- Born: 3 March 1895 Iowa, US
- Died: 7 February 1974 (aged 78)
- Allegiance: United States
- Branch: United States Army
- Service years: 1917–1954
- Rank: Brigadier General
- Service number: 0-8379
- Unit: Field Artillery Branch
- Commands: 2nd Infantry Division Artillery
- Conflicts: World War I World War II Korean War
- Awards: Soldier's Medal Army Distinguished Service Medal Silver Star

= Loyal M. Haynes =

United States Army officer (1895–1974)

Loyal Moyer Haynes (3 March 1895 – 7 February 1974) was a brigadier general in the United States Army who commanded the 2nd Infantry Division Artillery during the Korean War.

==Early life and education==
Haynes was a native of Le Mars, Iowa. Before the outbreak of World War I, he attended Knox College, where he was a member of Tau Kappa Epsilon fraternity.

== Career ==
===World War I===
In August 1917, Haynes was commissioned as a Second lieutenant of Artillery in the United States Army.

===Interwar Period===
In 1932, Haynes was one of the first United States Army officers to be awarded the Soldier's Medal.

===World War II===
Haynes was awarded a Distinguished Service Medal for his exploits during World War II. After the conclusion of the War, Haynes served as the head of the advisory board of U.S. forces in Austria. Haynes was a passenger in the 1946 C-53 Skytrooper crash on the Gauli Glacier but survived with only a broken nose.

===Korean War===
During the Korean War, General Haynes commanded an artillery task force during The Great Naktong Offensive. In November 1950, General Haynes was awarded a Silver Star for gallantry in action as Commanding General of the 2nd Infantry Division Artillery (United States), against an armed enemy from 31 August 1950 to 15 September 1950 in the Naktong River Salient. During this period a numerically superior enemy force forced the front lines of the Division back to a point 700 yards from General Haynes’ Command Post, thereby breaching the American lines for about 7,000 yards, and threatening the tactical integrity of the entire Division. Although communications were practically non-existent, General Haynes assumed command of the infantry and armored elements in his sector and, having evaluated the enemy dispositions, ordered an immediate counterattack.
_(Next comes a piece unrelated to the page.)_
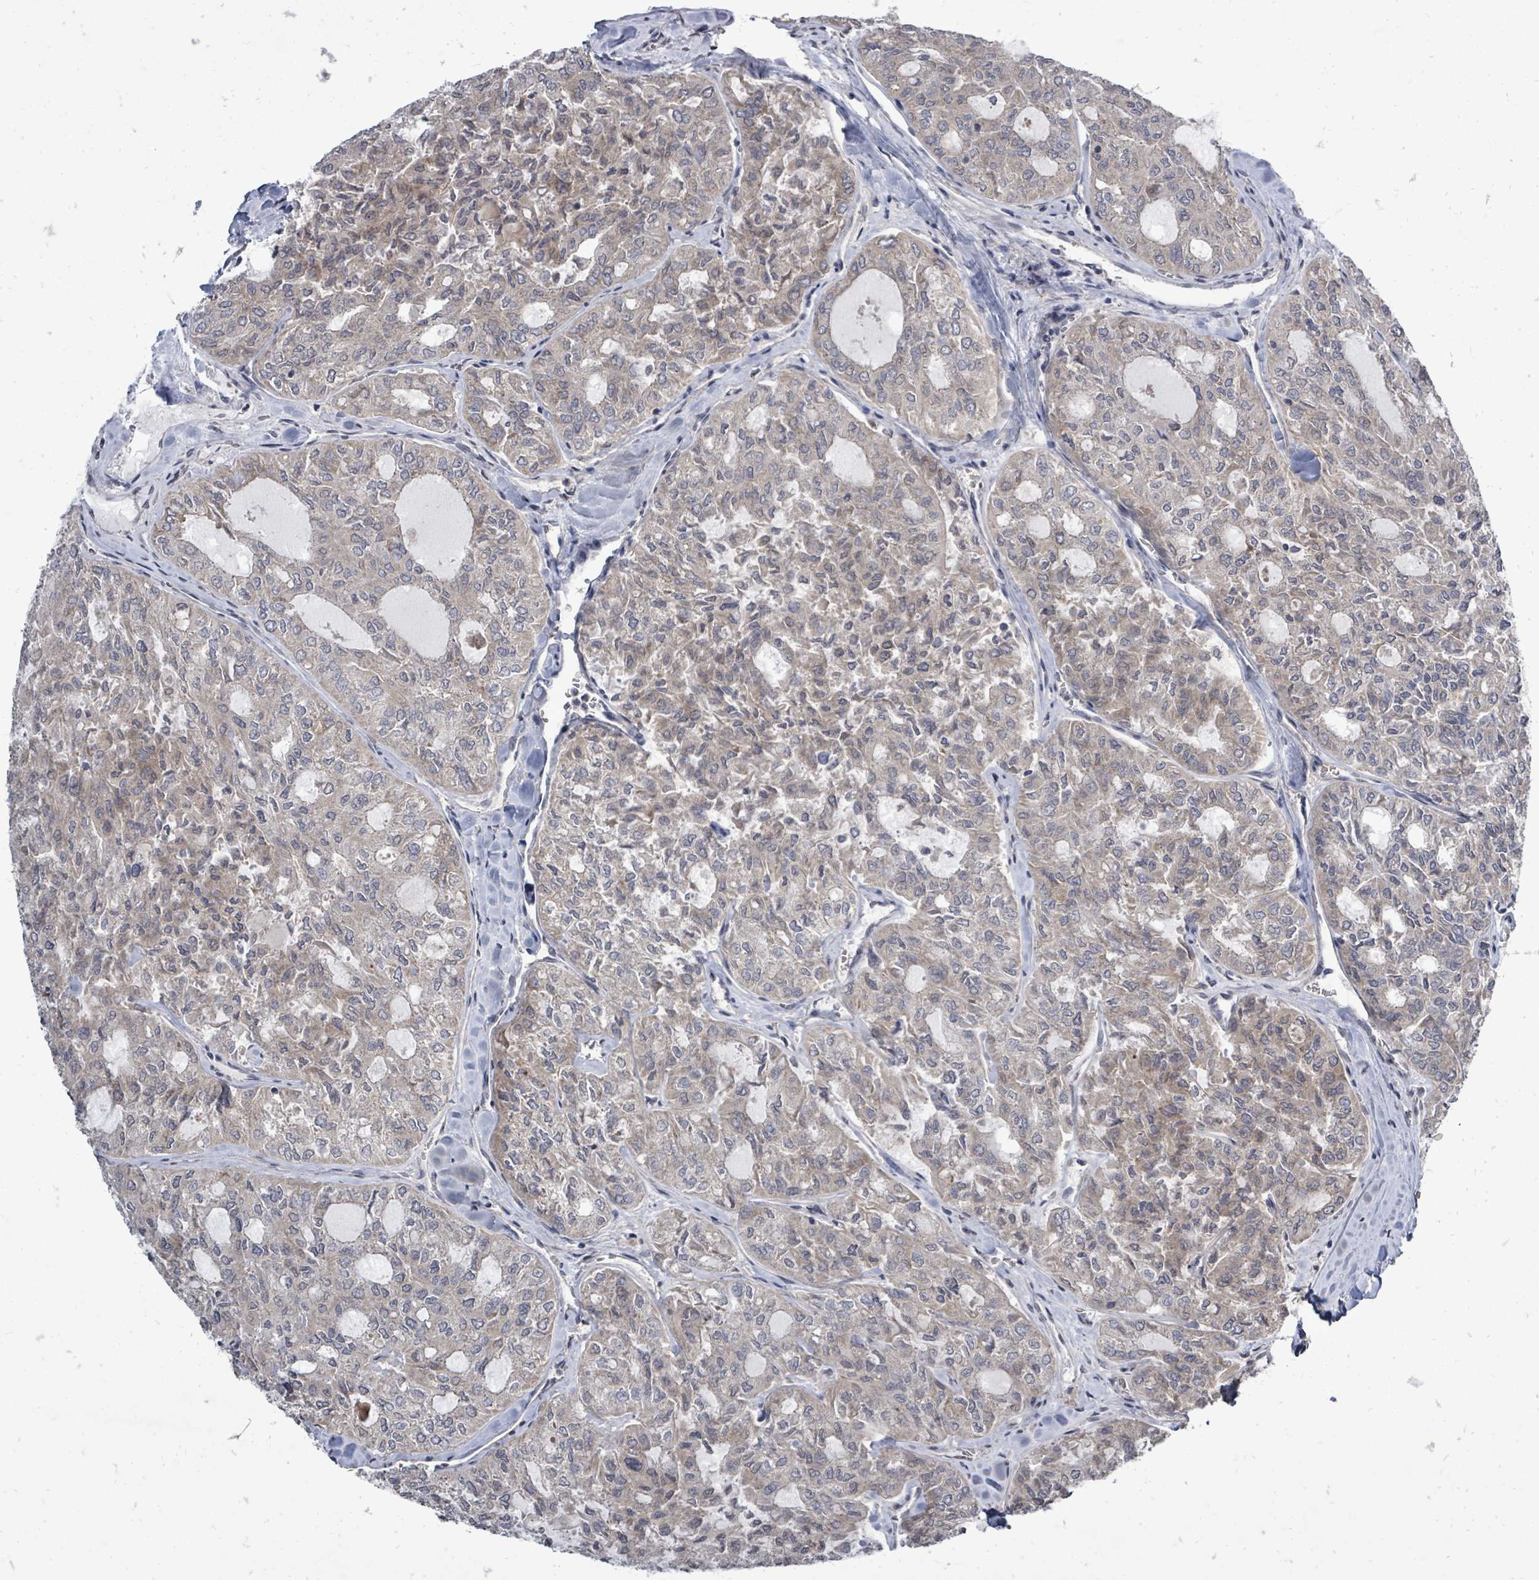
{"staining": {"intensity": "weak", "quantity": "25%-75%", "location": "cytoplasmic/membranous"}, "tissue": "thyroid cancer", "cell_type": "Tumor cells", "image_type": "cancer", "snomed": [{"axis": "morphology", "description": "Follicular adenoma carcinoma, NOS"}, {"axis": "topography", "description": "Thyroid gland"}], "caption": "The image displays immunohistochemical staining of follicular adenoma carcinoma (thyroid). There is weak cytoplasmic/membranous staining is appreciated in approximately 25%-75% of tumor cells.", "gene": "RALGAPB", "patient": {"sex": "male", "age": 75}}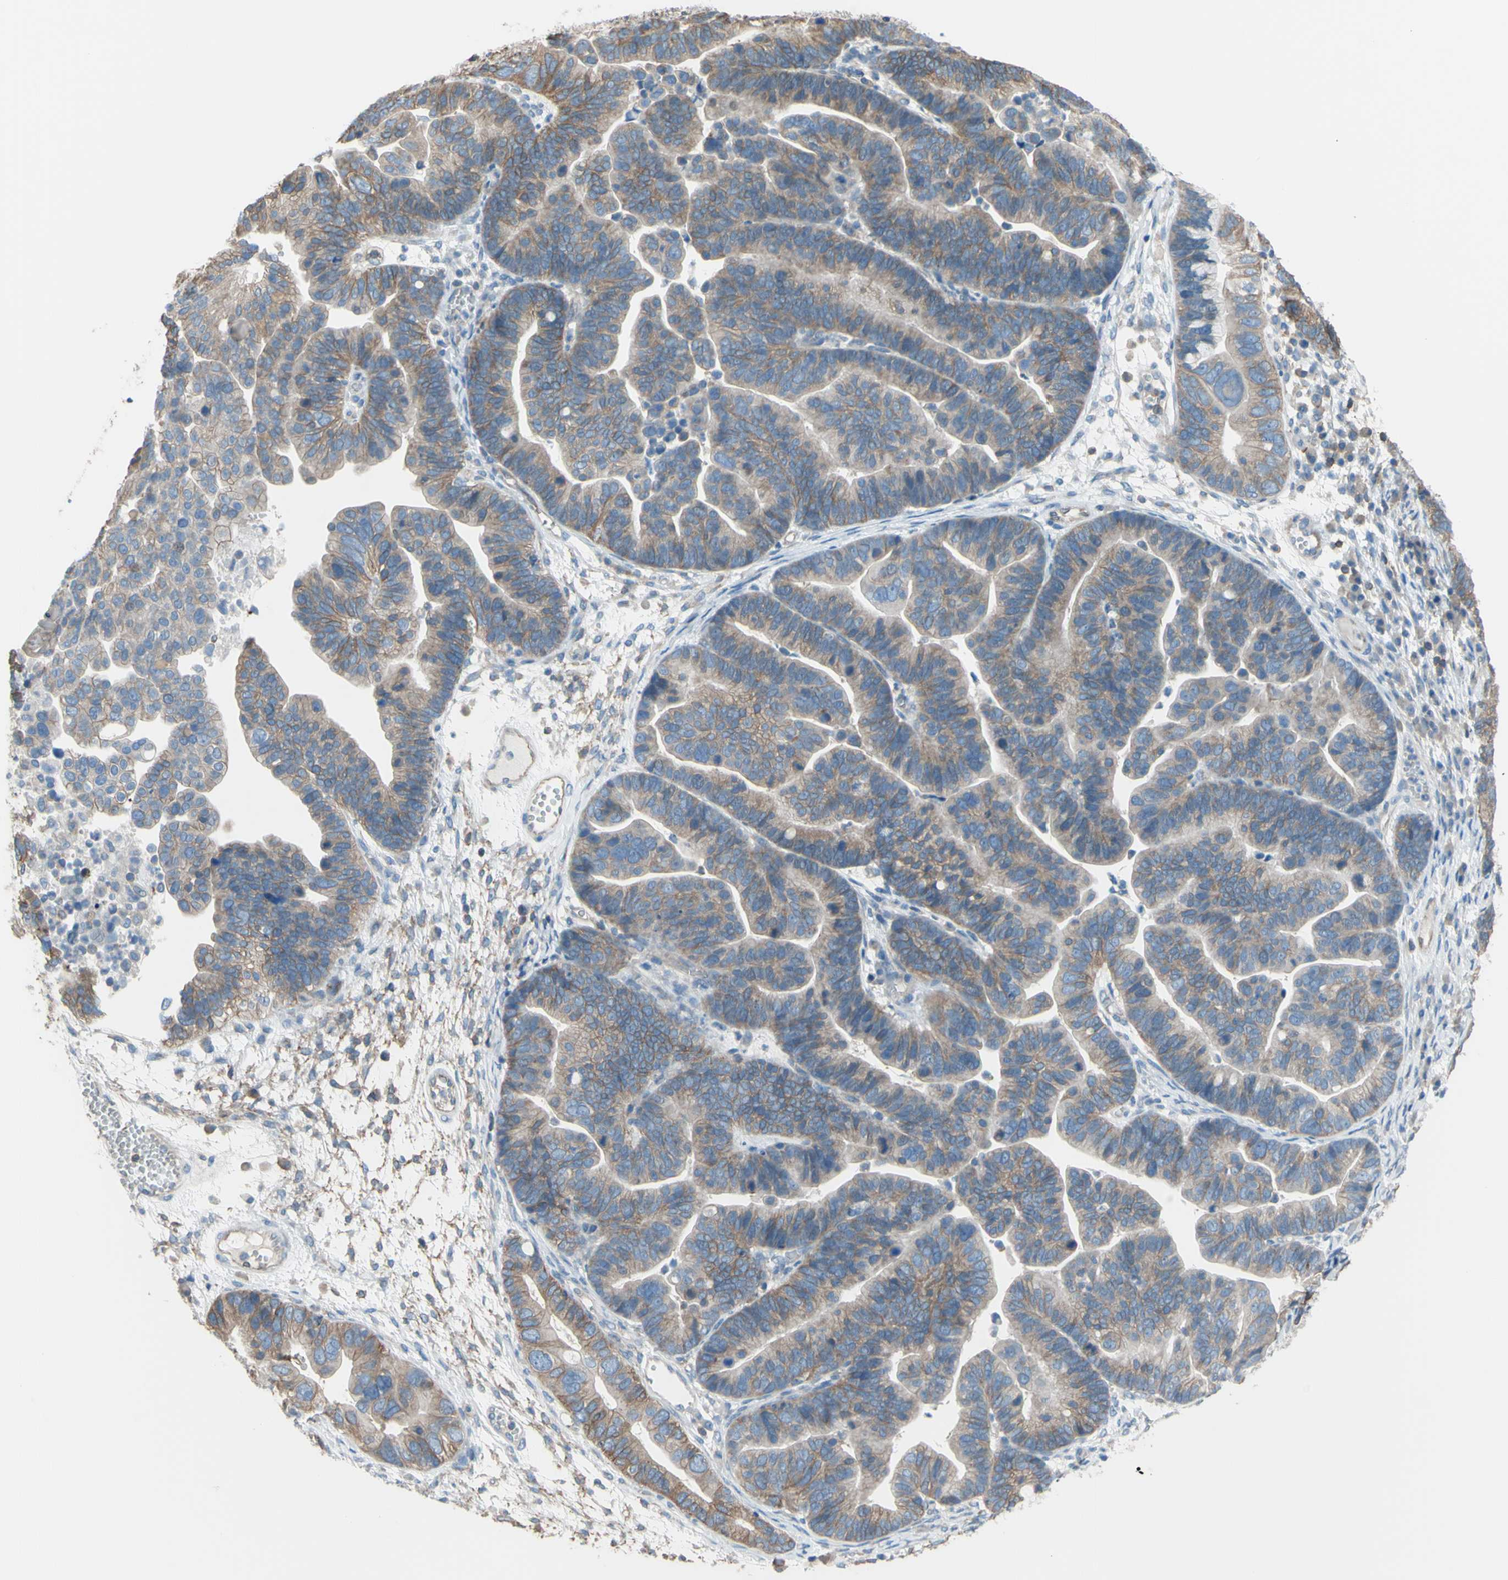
{"staining": {"intensity": "moderate", "quantity": ">75%", "location": "cytoplasmic/membranous"}, "tissue": "ovarian cancer", "cell_type": "Tumor cells", "image_type": "cancer", "snomed": [{"axis": "morphology", "description": "Cystadenocarcinoma, serous, NOS"}, {"axis": "topography", "description": "Ovary"}], "caption": "DAB immunohistochemical staining of serous cystadenocarcinoma (ovarian) displays moderate cytoplasmic/membranous protein staining in about >75% of tumor cells. (DAB = brown stain, brightfield microscopy at high magnification).", "gene": "ADD1", "patient": {"sex": "female", "age": 56}}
He then reestablished communications between his Command Post north of Changyong and the elements of the Division south of Yongsan, although the area between was in enemy hands. Skillfully coordinating the efforts of the two infantry regiments in his zone and providing them with heavy artillery fire support, General Haynes then directed the defense of the Northern Sector so that the town of Changnyong, key to the pass leading to the Eighth Army's supply route, was denied to the enemy and the front stabilized.